> **TASK DIRECTIONS**
In the entries below, find the line with "freelancers offer online remote services." and the line with "POPULAR PAGES"; reproduce those two lines and all lines between them exactly, without pictures.

-=-=-

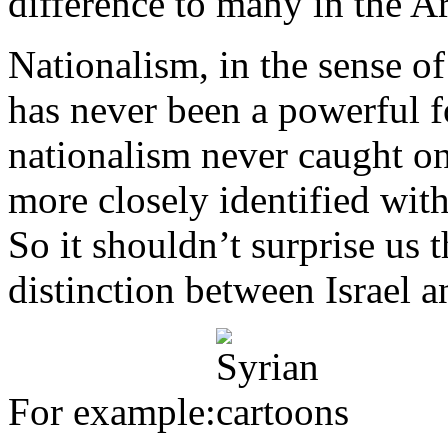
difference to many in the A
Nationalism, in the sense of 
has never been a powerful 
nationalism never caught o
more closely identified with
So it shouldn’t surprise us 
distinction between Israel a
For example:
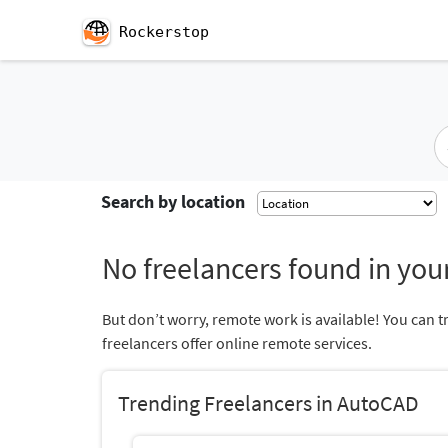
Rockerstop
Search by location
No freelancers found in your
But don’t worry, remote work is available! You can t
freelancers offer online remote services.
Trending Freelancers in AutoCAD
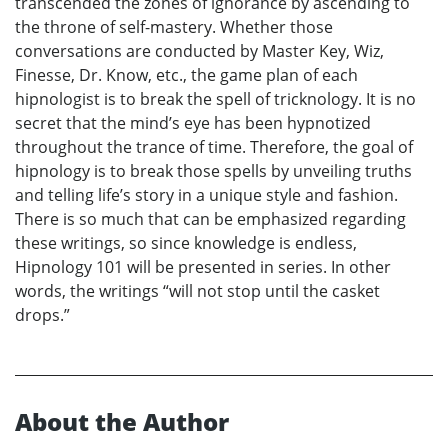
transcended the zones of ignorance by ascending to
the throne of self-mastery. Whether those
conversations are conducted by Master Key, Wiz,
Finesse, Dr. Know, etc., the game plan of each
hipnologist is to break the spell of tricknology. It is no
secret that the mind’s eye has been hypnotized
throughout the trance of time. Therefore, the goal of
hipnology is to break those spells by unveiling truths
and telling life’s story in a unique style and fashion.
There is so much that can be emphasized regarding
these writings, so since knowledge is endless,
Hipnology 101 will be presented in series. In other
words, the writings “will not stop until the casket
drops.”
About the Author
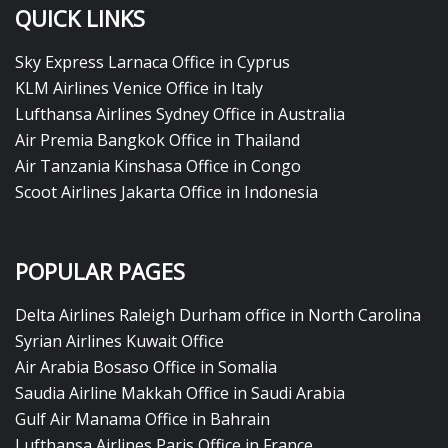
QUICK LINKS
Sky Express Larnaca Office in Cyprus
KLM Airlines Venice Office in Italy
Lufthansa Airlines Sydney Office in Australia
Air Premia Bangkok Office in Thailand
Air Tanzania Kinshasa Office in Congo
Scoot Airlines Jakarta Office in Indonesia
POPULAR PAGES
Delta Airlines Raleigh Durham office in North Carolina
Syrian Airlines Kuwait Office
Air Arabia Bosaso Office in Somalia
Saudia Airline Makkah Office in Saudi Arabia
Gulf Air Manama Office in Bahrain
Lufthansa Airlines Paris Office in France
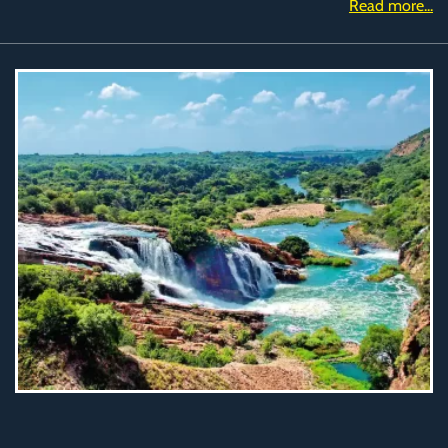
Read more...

-=-=-

> **EXERCISE OUTPUT**
freelancers offer online remote services.
Trending Freelancers in AutoCAD
transcended the zones of ignorance by ascending to
the throne of self-mastery. Whether those
conversations are conducted by Master Key, Wiz,
Finesse, Dr. Know, etc., the game plan of each
hipnologist is to break the spell of tricknology. It is no
secret that the mind’s eye has been hypnotized
throughout the trance of time. Therefore, the goal of
hipnology is to break those spells by unveiling truths
and telling life’s story in a unique style and fashion.
There is so much that can be emphasized regarding
these writings, so since knowledge is endless,
Hipnology 101 will be presented in series. In other
words, the writings “will not stop until the casket
drops.”
About the Author
QUICK LINKS
Sky Express Larnaca Office in Cyprus
KLM Airlines Venice Office in Italy
Lufthansa Airlines Sydney Office in Australia
Air Premia Bangkok Office in Thailand
Air Tanzania Kinshasa Office in Congo
Scoot Airlines Jakarta Office in Indonesia
POPULAR PAGES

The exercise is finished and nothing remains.